### Excerpt

We put the mass of the light quark ($c$ or $u$) equals zero, $m_c = m_u = 0$, 
in the equations~(\ref{ver4}) and~(\ref{ver5}), since $m_q \ll m_t$. In all
estimates we use also
\begin{eqnarray}
m_t = 175 \, \; {\rm GeV}. \label{ver6}
\end{eqnarray}
That is in agreement with the latest experimental data~\cite{mt}:
\begin{eqnarray*}
 D\emptyset \quad m_t &=& 173.3 \pm 5.6(stat.) \pm 6.2(syst.) \;\; 
{\rm GeV}/c^2, \\
 CDF \quad m_t &=& 175.9 \pm 4.8(stat.) \pm 4.9(syst.)  \;\; {\rm GeV}/c^2.

######
### Provided records

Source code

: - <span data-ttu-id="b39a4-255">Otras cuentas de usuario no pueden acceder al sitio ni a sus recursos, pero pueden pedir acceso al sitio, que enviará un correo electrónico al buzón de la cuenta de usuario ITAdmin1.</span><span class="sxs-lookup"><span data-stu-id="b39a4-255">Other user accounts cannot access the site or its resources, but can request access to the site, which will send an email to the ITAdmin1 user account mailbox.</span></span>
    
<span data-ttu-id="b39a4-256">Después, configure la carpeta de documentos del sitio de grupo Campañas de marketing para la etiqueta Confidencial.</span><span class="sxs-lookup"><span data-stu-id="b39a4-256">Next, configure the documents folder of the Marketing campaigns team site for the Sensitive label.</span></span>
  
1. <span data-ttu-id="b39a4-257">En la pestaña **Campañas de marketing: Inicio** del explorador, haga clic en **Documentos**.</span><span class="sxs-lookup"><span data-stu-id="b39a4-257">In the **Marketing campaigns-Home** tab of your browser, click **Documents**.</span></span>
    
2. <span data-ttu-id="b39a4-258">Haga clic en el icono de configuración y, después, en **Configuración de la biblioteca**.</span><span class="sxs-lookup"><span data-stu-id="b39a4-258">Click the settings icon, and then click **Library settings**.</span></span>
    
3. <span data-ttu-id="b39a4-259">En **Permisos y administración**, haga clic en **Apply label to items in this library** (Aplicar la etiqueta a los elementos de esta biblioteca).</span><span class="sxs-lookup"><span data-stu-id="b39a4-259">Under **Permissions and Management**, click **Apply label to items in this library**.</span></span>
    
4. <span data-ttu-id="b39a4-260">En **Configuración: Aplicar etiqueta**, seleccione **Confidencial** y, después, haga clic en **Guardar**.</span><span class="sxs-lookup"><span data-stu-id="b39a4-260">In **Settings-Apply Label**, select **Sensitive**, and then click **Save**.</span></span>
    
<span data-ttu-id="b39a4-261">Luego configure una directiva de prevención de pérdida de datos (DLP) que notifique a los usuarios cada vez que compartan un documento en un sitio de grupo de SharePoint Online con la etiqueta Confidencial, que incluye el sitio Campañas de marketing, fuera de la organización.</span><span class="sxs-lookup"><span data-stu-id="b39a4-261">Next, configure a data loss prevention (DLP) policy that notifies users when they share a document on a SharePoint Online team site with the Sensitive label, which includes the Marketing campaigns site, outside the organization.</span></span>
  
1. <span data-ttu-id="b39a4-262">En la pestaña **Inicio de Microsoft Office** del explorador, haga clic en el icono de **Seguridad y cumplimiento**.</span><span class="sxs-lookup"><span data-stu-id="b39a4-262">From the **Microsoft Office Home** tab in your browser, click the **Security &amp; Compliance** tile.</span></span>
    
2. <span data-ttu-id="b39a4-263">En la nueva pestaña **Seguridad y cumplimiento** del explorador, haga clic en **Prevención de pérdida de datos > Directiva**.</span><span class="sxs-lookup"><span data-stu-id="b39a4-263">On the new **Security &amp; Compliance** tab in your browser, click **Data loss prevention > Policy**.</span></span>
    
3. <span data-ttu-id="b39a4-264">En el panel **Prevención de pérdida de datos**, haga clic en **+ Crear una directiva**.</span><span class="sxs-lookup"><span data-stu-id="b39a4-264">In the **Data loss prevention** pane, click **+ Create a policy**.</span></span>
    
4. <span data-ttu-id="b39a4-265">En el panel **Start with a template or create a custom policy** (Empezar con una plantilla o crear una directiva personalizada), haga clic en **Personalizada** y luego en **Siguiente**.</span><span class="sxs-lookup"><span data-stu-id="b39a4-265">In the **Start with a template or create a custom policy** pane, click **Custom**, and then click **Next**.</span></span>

######

Assigned task 1 :: According to the excerpt on the top quark mass, why is the mass of the light quark set to zero in the equations? Answer in one to three sentences.
Assigned task 2 :: Duplicate the lines of the records from the line that contains "Create a policy**.</span></span>" through the end of the records, inclusive.
These records bear no relation to the text.

Answer 1 :: The light quark mass, whether c or u, is set to zero in equations (ver4) and (ver5) because it is much smaller than the top quark mass (m_q ≪ m_t).

Answer 2 ::
3. <span data-ttu-id="b39a4-264">En el panel **Prevención de pérdida de datos**, haga clic en **+ Crear una directiva**.</span><span class="sxs-lookup"><span data-stu-id="b39a4-264">In the **Data loss prevention** pane, click **+ Create a policy**.</span></span>
    
4. <span data-ttu-id="b39a4-265">En el panel **Start with a template or create a custom policy** (Empezar con una plantilla o crear una directiva personalizada), haga clic en **Personalizada** y luego en **Siguiente**.</span><span class="sxs-lookup"><span data-stu-id="b39a4-265">In the **Start with a template or create a custom policy** pane, click **Custom**, and then click **Next**.</span></span>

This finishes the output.